Society and Class Quotes

How we cite our quotes:

Quote #4

"Look at the graveyard!" the grandmother said, pointing it out. "That was the old family burying ground. That belonged to the plantation."

"Where's the plantation?" John Wesley asked.

"Gone With the Wind" said the grandmother. "Ha. Ha." (22-24)

The grandmother's connection to the Old South is made more direct here; apparently the family once owned a plantation. Just like naming her cat after a character in The Mikado, it seems as if the grandmother is eager to display a certain degree of cultural knowledge, appropriate to someone of her social status.

Quote #5

The grandmother said she would have done well to marry Mr. Teagarden because he was a gentleman and had bought Coca-Cola stock when it first came out and that he had died only a few years ago, a very wealthy man. (26)

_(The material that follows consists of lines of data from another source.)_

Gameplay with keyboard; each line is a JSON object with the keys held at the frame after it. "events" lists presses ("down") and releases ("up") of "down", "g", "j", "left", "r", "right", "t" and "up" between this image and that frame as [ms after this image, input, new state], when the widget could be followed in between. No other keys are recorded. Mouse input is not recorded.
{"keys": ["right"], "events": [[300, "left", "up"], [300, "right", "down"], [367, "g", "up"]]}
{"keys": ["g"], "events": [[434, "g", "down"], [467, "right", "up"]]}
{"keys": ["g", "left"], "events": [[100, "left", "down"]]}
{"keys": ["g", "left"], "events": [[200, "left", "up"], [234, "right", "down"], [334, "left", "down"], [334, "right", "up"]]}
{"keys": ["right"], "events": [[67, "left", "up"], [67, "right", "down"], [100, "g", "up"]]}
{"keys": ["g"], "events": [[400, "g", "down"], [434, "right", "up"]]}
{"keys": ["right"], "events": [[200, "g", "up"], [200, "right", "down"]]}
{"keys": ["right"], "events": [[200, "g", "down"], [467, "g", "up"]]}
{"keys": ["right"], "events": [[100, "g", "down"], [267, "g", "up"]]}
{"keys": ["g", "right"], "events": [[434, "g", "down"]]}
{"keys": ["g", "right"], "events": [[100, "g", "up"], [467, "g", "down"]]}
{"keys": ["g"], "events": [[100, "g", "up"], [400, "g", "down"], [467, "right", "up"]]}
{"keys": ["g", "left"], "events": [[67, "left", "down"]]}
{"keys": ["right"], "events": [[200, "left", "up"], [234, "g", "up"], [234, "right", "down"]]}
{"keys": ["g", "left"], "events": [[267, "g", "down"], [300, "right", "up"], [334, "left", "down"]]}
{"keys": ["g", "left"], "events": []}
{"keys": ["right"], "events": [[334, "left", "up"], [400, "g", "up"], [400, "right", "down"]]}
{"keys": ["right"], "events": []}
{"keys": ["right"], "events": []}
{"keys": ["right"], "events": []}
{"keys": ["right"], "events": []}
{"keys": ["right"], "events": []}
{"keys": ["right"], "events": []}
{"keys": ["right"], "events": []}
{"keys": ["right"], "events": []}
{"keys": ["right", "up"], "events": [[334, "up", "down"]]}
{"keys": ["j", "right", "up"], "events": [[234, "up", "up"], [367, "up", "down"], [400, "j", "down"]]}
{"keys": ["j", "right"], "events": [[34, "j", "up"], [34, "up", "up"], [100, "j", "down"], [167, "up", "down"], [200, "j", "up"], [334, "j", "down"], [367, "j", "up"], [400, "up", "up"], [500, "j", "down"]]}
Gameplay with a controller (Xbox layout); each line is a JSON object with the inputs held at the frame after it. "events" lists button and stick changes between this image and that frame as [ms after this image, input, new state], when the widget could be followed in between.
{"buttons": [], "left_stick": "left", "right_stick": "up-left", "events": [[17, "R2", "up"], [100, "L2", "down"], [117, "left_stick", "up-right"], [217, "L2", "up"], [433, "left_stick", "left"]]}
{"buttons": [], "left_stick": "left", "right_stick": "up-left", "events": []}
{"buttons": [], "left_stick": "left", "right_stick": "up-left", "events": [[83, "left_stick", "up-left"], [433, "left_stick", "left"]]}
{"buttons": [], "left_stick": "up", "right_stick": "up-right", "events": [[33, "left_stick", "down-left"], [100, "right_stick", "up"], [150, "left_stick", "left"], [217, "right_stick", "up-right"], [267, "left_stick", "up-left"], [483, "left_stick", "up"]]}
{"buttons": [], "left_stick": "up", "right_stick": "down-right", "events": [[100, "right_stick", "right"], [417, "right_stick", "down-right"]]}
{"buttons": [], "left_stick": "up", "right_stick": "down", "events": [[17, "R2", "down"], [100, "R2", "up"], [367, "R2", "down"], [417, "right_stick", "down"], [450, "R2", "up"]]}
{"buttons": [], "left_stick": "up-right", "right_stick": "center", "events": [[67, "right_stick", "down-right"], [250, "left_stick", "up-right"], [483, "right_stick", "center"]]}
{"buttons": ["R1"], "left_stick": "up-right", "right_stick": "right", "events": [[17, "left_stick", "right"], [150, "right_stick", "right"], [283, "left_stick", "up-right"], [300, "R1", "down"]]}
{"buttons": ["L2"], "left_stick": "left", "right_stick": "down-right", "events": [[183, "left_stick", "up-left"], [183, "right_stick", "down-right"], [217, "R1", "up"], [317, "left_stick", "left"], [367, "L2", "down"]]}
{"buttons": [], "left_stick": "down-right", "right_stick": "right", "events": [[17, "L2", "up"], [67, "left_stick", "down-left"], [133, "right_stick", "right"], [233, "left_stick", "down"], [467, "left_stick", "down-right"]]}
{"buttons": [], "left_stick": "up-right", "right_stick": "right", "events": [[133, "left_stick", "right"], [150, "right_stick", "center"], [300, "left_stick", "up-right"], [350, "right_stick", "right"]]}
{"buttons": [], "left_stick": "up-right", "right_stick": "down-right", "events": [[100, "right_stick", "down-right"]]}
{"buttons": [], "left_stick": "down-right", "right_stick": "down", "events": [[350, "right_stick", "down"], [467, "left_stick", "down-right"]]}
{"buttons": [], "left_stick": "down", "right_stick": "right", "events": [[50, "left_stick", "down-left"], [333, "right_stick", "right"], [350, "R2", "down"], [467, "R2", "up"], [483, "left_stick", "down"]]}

Again with the gentleman and lady business. To the grandmother, both money and social class are important.

Quote #6

"These days you don't now who to trust," [Red Sammy] said. "Ain't that the truth?"
People are certainly not nice like they used to be," said the grandmother. (34-35)

Both the grandmother and Red Sammy seem to think that people of "this day and age" are worse than they used to be – less decent, less respectable, less trustworthy. For both (and for Red Sammy's wife), good people are hard to find nowadays because there's been a decay in the southern culture and in manners.